═════ Data for processing
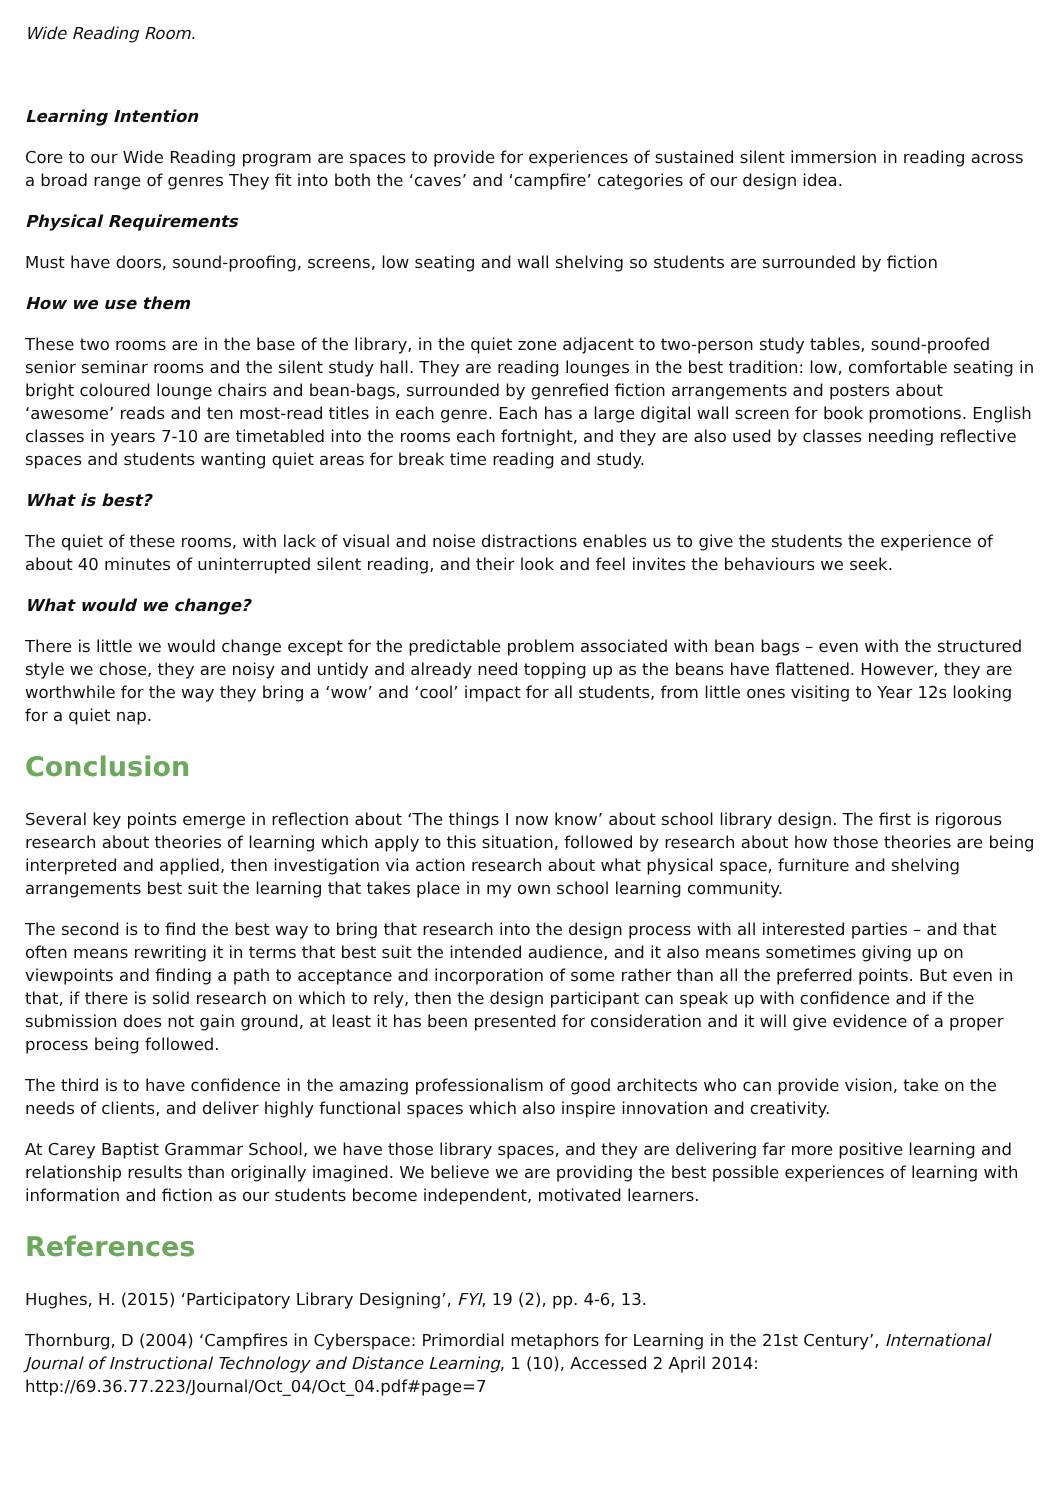Wide Reading Room.
Learning Intention
Core to our Wide Reading program are spaces to provide for experiences of sustained silent immersion in reading across a broad range of genres They fit into both the ‘caves’ and ‘campfire’ categories of our design idea.
Physical Requirements
Must have doors, sound-proofing, screens, low seating and wall shelving so students are surrounded by fiction
How we use them
These two rooms are in the base of the library, in the quiet zone adjacent to two-person study tables, sound-proofed senior seminar rooms and the silent study hall. They are reading lounges in the best tradition: low, comfortable seating in bright coloured lounge chairs and bean-bags, surrounded by genrefied fiction arrangements and posters about ‘awesome’ reads and ten most-read titles in each genre. Each has a large digital wall screen for book promotions. English classes in years 7-10 are timetabled into the rooms each fortnight, and they are also used by classes needing reflective spaces and students wanting quiet areas for break time reading and study.
What is best?
The quiet of these rooms, with lack of visual and noise distractions enables us to give the students the experience of about 40 minutes of uninterrupted silent reading, and their look and feel invites the behaviours we seek.
What would we change?
There is little we would change except for the predictable problem associated with bean bags – even with the structured style we chose, they are noisy and untidy and already need topping up as the beans have flattened. However, they are worthwhile for the way they bring a ‘wow’ and ‘cool’ impact for all students, from little ones visiting to Year 12s looking for a quiet nap.
Conclusion
Several key points emerge in reflection about ‘The things I now know’ about school library design. The first is rigorous research about theories of learning which apply to this situation, followed by research about how those theories are being interpreted and applied, then investigation via action research about what physical space, furniture and shelving arrangements best suit the learning that takes place in my own school learning community.
The second is to find the best way to bring that research into the design process with all interested parties – and that often means rewriting it in terms that best suit the intended audience, and it also means sometimes giving up on viewpoints and finding a path to acceptance and incorporation of some rather than all the preferred points. But even in that, if there is solid research on which to rely, then the design participant can speak up with confidence and if the submission does not gain ground, at least it has been presented for consideration and it will give evidence of a proper process being followed.
The third is to have confidence in the amazing professionalism of good architects who can provide vision, take on the needs of clients, and deliver highly functional spaces which also inspire innovation and creativity.
At Carey Baptist Grammar School, we have those library spaces, and they are delivering far more positive learning and relationship results than originally imagined. We believe we are providing the best possible experiences of learning with information and fiction as our students become independent, motivated learners.
References
Hughes, H. (2015) ‘Participatory Library Designing’, FYI, 19 (2), pp. 4-6, 13.
Thornburg, D (2004) ‘Campfires in Cyberspace: Primordial metaphors for Learning in the 21st Century’, International Journal of Instructional Technology and Distance Learning, 1 (10), Accessed 2 April 2014: http://69.36.77.223/Journal/Oct_04/Oct_04.pdf#page=7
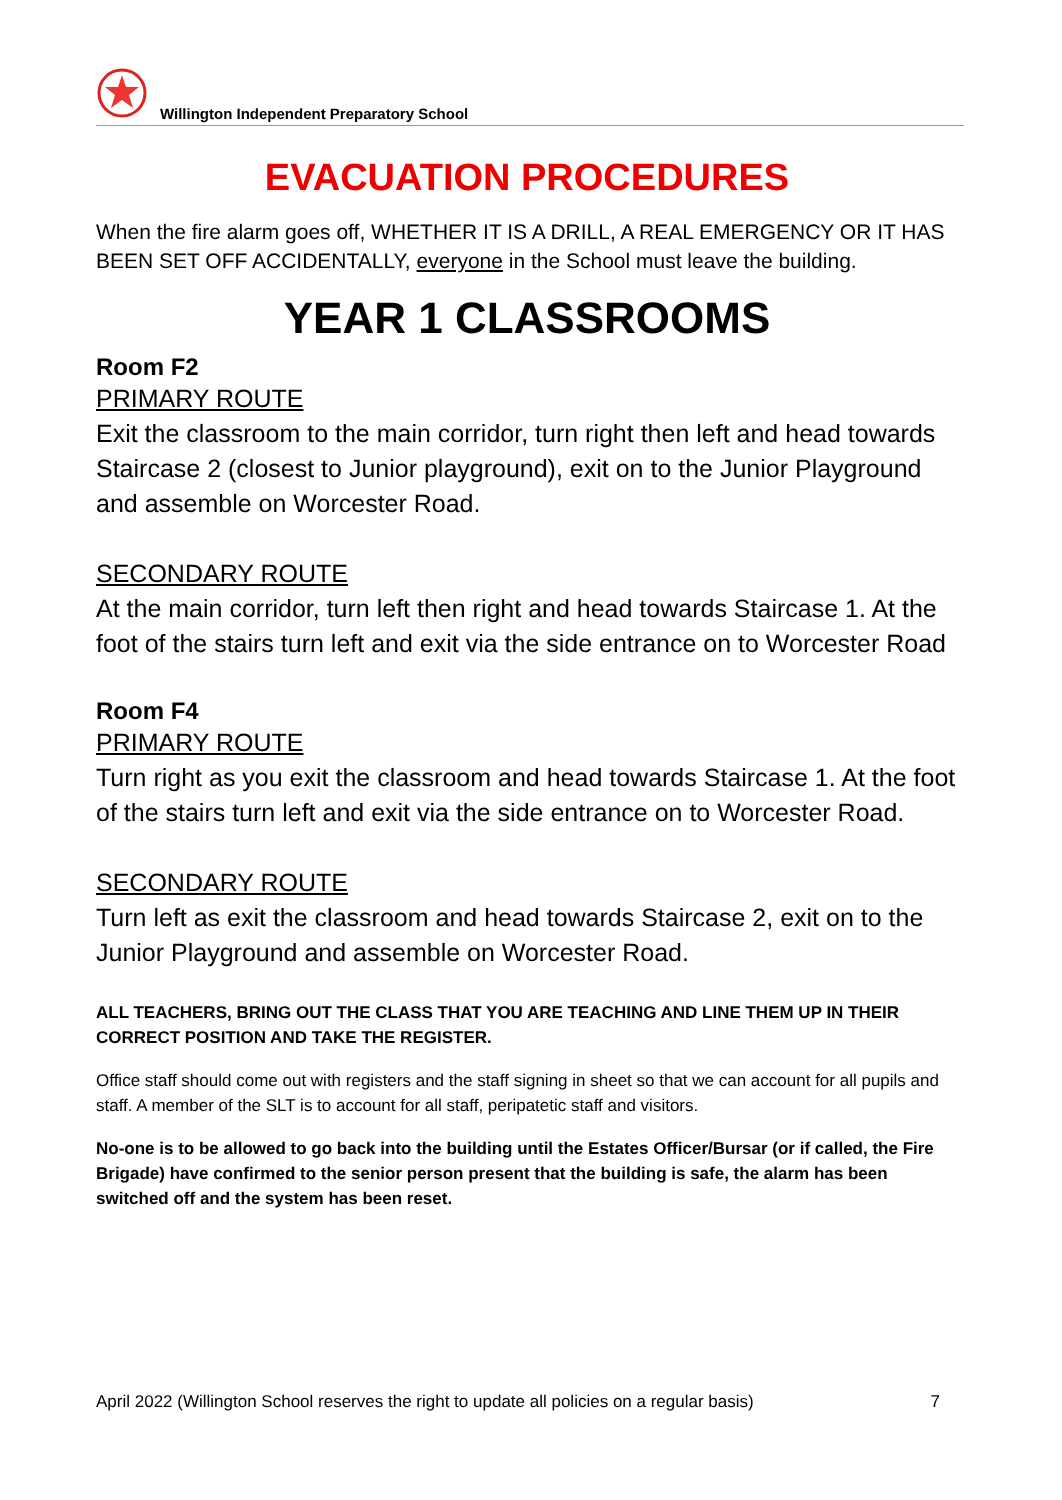Willington Independent Preparatory School
EVACUATION PROCEDURES
When the fire alarm goes off, WHETHER IT IS A DRILL, A REAL EMERGENCY OR IT HAS BEEN SET OFF ACCIDENTALLY, everyone in the School must leave the building.
YEAR 1 CLASSROOMS
Room F2
PRIMARY ROUTE
Exit the classroom to the main corridor, turn right then left and head towards Staircase 2 (closest to Junior playground), exit on to the Junior Playground and assemble on Worcester Road.
SECONDARY ROUTE
At the main corridor, turn left then right and head towards Staircase 1. At the foot of the stairs turn left and exit via the side entrance on to Worcester Road
Room F4
PRIMARY ROUTE
Turn right as you exit the classroom and head towards Staircase 1. At the foot of the stairs turn left and exit via the side entrance on to Worcester Road.
SECONDARY ROUTE
Turn left as exit the classroom and head towards Staircase 2, exit on to the Junior Playground and assemble on Worcester Road.
ALL TEACHERS, BRING OUT THE CLASS THAT YOU ARE TEACHING AND LINE THEM UP IN THEIR CORRECT POSITION AND TAKE THE REGISTER.
Office staff should come out with registers and the staff signing in sheet so that we can account for all pupils and staff. A member of the SLT is to account for all staff, peripatetic staff and visitors.
No-one is to be allowed to go back into the building until the Estates Officer/Bursar (or if called, the Fire Brigade) have confirmed to the senior person present that the building is safe, the alarm has been switched off and the system has been reset.
April 2022 (Willington School reserves the right to update all policies on a regular basis) 7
══════════
*Problem to work on*
Go through the entries and copy every line that has "sound".

*Exercise response*
Must have doors, sound-proofing, screens, low seating and wall shelving so students are surrounded by fiction
These two rooms are in the base of the library, in the quiet zone adjacent to two-person study tables, sound-proofed senior seminar rooms and the silent study hall. They are reading lounges in the best tradition: low, comfortable seating in bright coloured lounge chairs and bean-bags, surrounded by genrefied fiction arrangements and posters about ‘awesome’ reads and ten most-read titles in each genre. Each has a large digital wall screen for book promotions. English classes in years 7-10 are timetabled into the rooms each fortnight, and they are also used by classes needing reflective spaces and students wanting quiet areas for break time reading and study.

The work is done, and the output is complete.